On June 12th, 2010 about thirty Criminal Defence attorneys gathered in Coimbatore, India to learn about “The Role of Lawyers for Effective Justice.” The following day, the conference was held in Mahe, India where another thirty attorneys participated. These were the fourth and fifth events held by IBJ India after its First International Criminal Defence Training Program in New Delhi. Previously a panel discussion was also held in New Delhi in Sep 2009 and besides two training events held in Pondicherry and Kolkata last year. Continuing on a path to raise awareness and teach ways to improve the issues affecting lawyers in India, the Coimbatore and Mahe conferences were successful.
Participants at Coimbatore Conference
A diverse group of trainers came to speak to the participants on a variety of topics throughout the day. Sanjeewa Liyanage, International Bridges to Justice’s Program Director, flew in from Geneva, Switzerland and began the program with an introduction to IBJ, its purpose, goals, past events, and activities. In a post-training survey, participants said they found this helped them better understand the organization as a whole.
Sanjeewa Liyange, International Program Director IBJ, Geneva speaking at the Mahe Event
After a short tea break, speaker Dr. K. P. Kylasanath Pillai, a Senior Advocate from Supreme Court of India, a recognized face in Kerela amongst Legal Fraternity and Academia, spoke to participants about the importance of cross-examination and how to effectively cross-examine a witness. During this presentation, a training video from the IBJ Legal Training Resource Center was shown to the participating attorneys. Overall, participants thought this session was the most relevant and useful to their careers and rated it as the best of the sessions. They found Mr. Pillai to be a very motivational speaker.
Dr. K.P. Kylasnath Pillai, Senior Advocate Speaking at Mahe
Following this, Ajay Verma, Fellow IBJ, spoke on the client and lawyer relationship. In particular he gave a step-by-step instruction on how to conduct interviews and spoke on his personal experiences with clients. Participants felt the information, teaching methods, and materials for this session were very good and effective.

**Provided data**
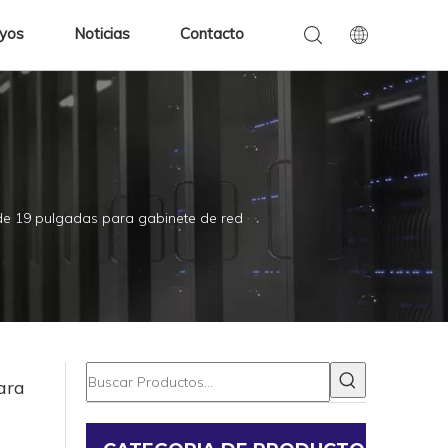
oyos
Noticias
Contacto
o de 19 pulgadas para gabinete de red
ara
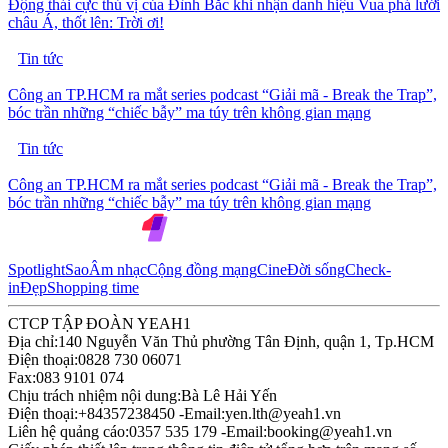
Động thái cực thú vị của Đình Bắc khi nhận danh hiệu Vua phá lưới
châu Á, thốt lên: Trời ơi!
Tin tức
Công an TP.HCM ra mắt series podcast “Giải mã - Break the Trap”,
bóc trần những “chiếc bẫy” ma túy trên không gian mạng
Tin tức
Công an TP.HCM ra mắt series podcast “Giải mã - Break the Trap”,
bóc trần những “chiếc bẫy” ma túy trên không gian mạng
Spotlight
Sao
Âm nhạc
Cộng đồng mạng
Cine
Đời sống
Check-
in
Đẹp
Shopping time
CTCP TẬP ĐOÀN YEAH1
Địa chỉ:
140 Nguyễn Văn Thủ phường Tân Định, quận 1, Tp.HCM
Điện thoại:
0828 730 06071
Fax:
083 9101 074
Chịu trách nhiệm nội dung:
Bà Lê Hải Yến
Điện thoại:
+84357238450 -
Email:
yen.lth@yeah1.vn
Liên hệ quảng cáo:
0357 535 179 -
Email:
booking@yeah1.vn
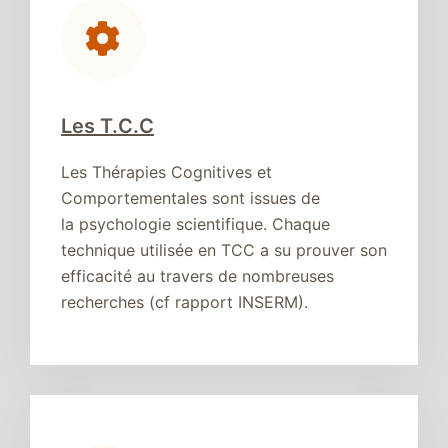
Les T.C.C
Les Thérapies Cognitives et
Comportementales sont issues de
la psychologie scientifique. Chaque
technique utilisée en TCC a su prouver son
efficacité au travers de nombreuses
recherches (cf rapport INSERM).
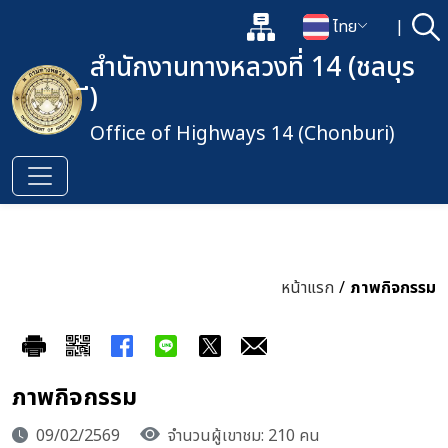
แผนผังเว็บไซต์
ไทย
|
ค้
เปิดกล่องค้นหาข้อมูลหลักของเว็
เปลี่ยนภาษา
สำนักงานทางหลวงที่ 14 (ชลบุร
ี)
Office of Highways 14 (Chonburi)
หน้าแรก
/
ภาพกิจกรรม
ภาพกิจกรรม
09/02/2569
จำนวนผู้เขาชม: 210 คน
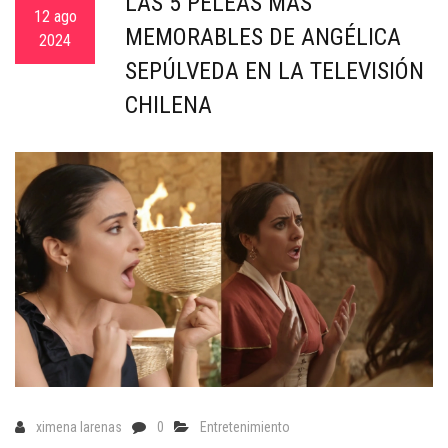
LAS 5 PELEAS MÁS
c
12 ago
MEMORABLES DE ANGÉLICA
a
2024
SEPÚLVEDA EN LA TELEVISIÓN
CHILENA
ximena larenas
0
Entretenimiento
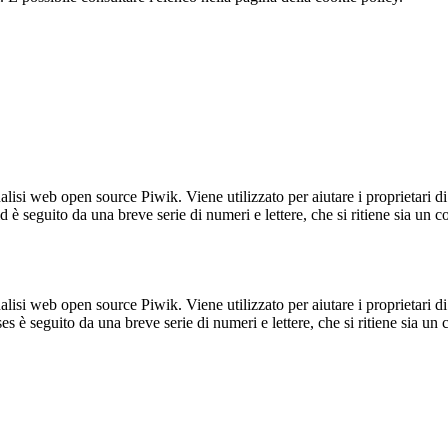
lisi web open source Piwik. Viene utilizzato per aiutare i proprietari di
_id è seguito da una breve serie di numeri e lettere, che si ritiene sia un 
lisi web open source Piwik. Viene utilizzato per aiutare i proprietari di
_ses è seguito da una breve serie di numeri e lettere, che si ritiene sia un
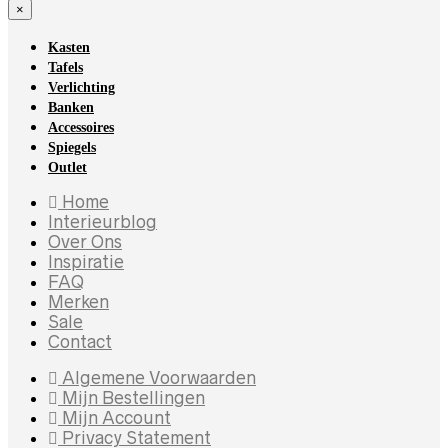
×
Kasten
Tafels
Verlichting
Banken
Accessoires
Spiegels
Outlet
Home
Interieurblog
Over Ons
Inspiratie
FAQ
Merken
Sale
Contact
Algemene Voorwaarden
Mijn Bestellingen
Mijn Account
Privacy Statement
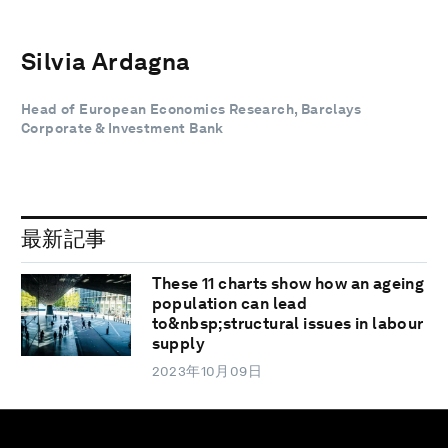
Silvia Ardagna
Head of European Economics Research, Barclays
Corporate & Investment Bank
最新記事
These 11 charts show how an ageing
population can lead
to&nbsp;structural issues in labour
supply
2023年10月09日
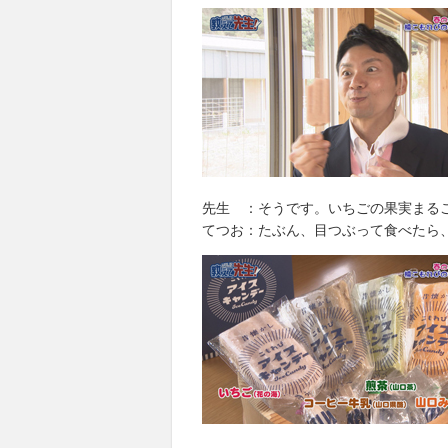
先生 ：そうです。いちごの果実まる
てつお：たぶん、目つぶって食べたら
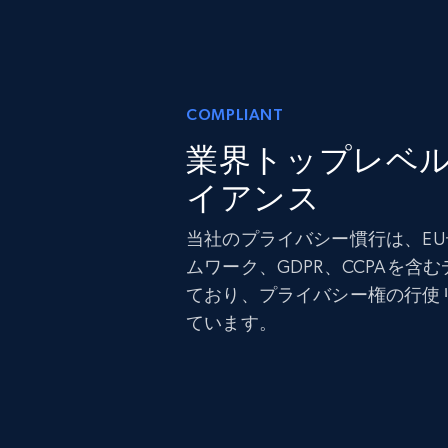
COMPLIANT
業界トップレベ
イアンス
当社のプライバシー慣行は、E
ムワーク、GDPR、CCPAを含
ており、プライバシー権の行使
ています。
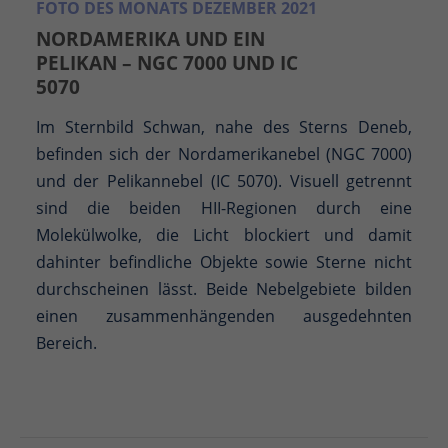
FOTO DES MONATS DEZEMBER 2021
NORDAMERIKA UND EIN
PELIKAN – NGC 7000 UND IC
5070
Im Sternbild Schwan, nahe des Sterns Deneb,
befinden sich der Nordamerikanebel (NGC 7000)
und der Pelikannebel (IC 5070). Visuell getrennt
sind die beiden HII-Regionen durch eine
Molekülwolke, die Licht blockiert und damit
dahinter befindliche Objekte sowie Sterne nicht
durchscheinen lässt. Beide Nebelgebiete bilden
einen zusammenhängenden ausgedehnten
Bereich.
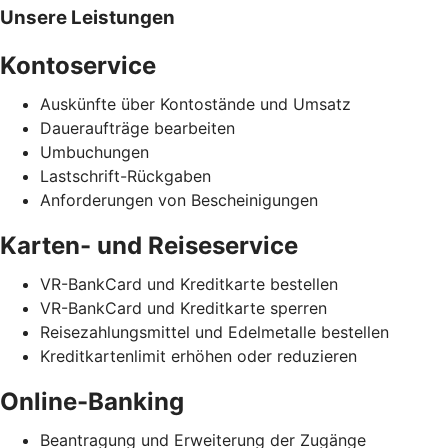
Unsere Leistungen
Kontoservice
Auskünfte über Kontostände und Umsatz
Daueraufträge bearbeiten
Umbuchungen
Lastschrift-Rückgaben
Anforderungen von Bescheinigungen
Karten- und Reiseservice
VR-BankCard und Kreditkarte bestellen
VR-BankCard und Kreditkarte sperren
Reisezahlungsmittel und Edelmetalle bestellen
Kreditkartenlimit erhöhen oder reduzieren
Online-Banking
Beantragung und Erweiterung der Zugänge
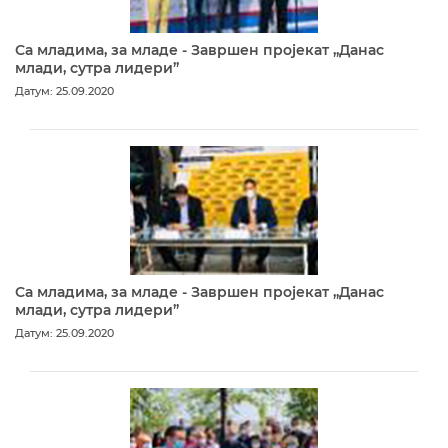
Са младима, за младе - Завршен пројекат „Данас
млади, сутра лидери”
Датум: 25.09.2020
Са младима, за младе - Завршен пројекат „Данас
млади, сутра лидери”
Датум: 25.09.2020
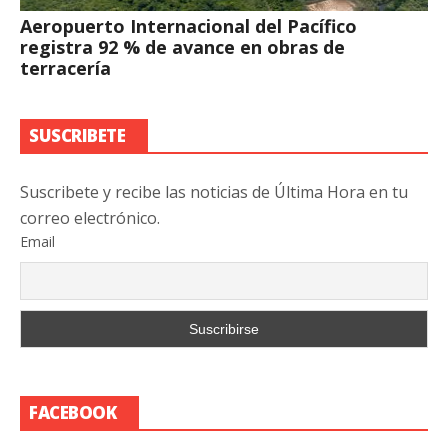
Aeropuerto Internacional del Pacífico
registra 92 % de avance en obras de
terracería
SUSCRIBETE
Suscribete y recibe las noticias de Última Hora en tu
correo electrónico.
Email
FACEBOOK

**Tasks to perform**
**A)** Can you write out, word for word, the portion of the records that opens with the line containing "Aeropuerto Internacional del Pacífico" and runs through the end of the records?
**B)** Could you pick up the report on the IBJ India lawyer trainings in Coimbatore and Mahe and carry it forward from its last sentence?

**Answers by item**
**A)**
Aeropuerto Internacional del Pacífico
registra 92 % de avance en obras de
terracería
SUSCRIBETE
Suscribete y recibe las noticias de Última Hora en tu
correo electrónico.
Email
FACEBOOK

**B)**
Ajay Verma, Advocate & an IBJ Fellow,spokeon the lawyer-client relationship
After lunch, the conference resumed with a session on defense strategies by Mr. Pillai, who spoke on the various ways to effectively defend your client against the prosecution in trial. Hon’ble Judge K. Uthirapathy, Member Secretary Union Territory of Pondicherry Legal Services Authority, also came to the conference as a Guest Speaker and followed Mr. Pillai with his talk on the “Role of Lawyers in Initiation of Criminal Cases” and ethics and professional responsibility of attorneys. One participant said, “Learning about the professional responsibility and ethics of an attorney is very important these days and I think IBJ did well by presenting this in this conference.” This keynote address by Hon’ble Judge K. Uthirapathy was also inspiring to us; it made us realize how lawyers can be a strong support to the Criminal Justice System. His enthusiasm and passion was reflected by his stories and poise.
Hon’ble Judge K. Uthirapathy speaks at Coimbatore Conference
The final session after another short tea break was a reflection on what was learned and developed during the day’s conference. This Visioning exercise? also focused on what the participants thought should be improved in the Indian justice system and what their future goals are. This encouraged and motivated participants to take what they learned during the training and utilize it effectively in their respective practices.
On the whole, participants left saying they would recommend the training to others because it was interesting and they themselves are very likely to attend another IBJ conference if given the opportunity to do so in the future. Participants came from all regions and age groups– some just started their practice and have only worked on one case, while others had seventeen to twenty years of experience. Most fascinatingly, the participants in Mahe, a small town where there is only one judge who handles all kinds of cases, were particularly unique and diverse, including the president of the Bar Association and paralegals. This inspired some interesting interaction because the Union Territory of Pondicherry Legal Services Authority (UTPLSA) is the only authority to have started the Paralegal System effectively in their area. The UTPLSA has trained the paralegals, mostly women, to help the fellow women in small matters, andit is said to be working effectively.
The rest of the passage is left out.